October 31, 2013 | By Katie Sullivan
The $3 billion a year in special payments Medicare pays to rural healthcare providers might not be necessary, concludes a Health Affairs study.
The findings come after researchers debunked the assumption that rural beneficiaries receive less care than urban beneficiaries. Rather, researchers found that the region the Medicare beneficiary lives in–not whether he or she lives in an urban or rural area–has more of an effect on the use of services, according to a Health Affairs blog post.
Jeffrey Stensland, principal policy analyst at the Medicare Payment Advisory Commission in Washington, D.C., and colleagues looked at claims data from all Medicare fee-for-service beneficiaries to compare the use of medical services by urban and rural areas.
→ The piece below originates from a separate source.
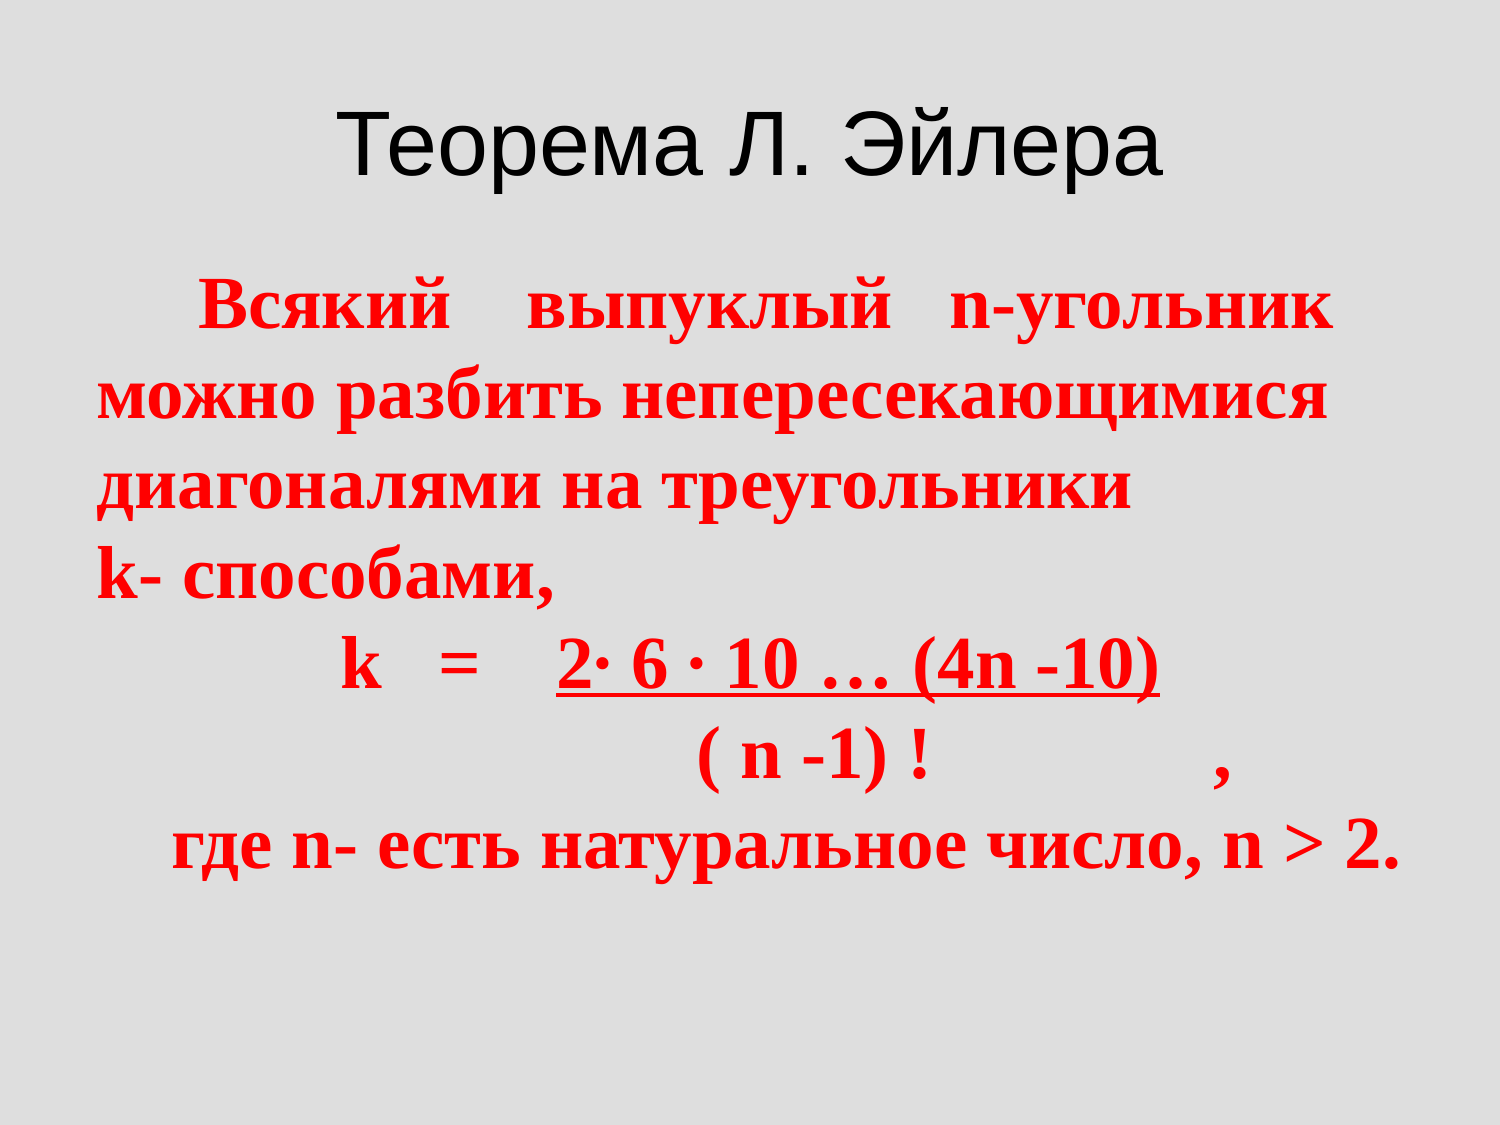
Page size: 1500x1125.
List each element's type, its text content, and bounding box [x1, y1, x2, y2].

title Теорема Л. Эйлера [74, 44, 1426, 233]
text_box Всякий выпуклый n-угольник можно разбить непересекающимися диагоналями на треугольники k- способами, k = 2∙ 6 ∙ 10 … (4n -10) ( n -1) ! , где n- есть натуральное число, n > 2. [81, 246, 1430, 981]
They found that there was no significant difference in either the amount of healthcare or the satisfaction with access to care between rural and urban patients, Health Affairs reported. In addition, rates of use of service were almost identical.
“The key policy implication of this article is that Medicare should not use rural location as a proxy for low service use or access to care,” the authors concluded. “Policies that implicitly assume all rural areas are homogeneous and all rural beneficiaries are underserved are not supported by the data.”
Earlier this year, the Centers for Medicare & Medicaid Services implemented a one-year extension to a program that pays potentially millions of dollars to rural hospitals with fewer than 100 beds and a large Medicare patient population. These low-volume hospitals, which are more than 15 miles from another comparable hospital and have fewer than 1,600 Medicare discharges a year, could receive about $326 million in additional payments, FierceHealthcare previously reported.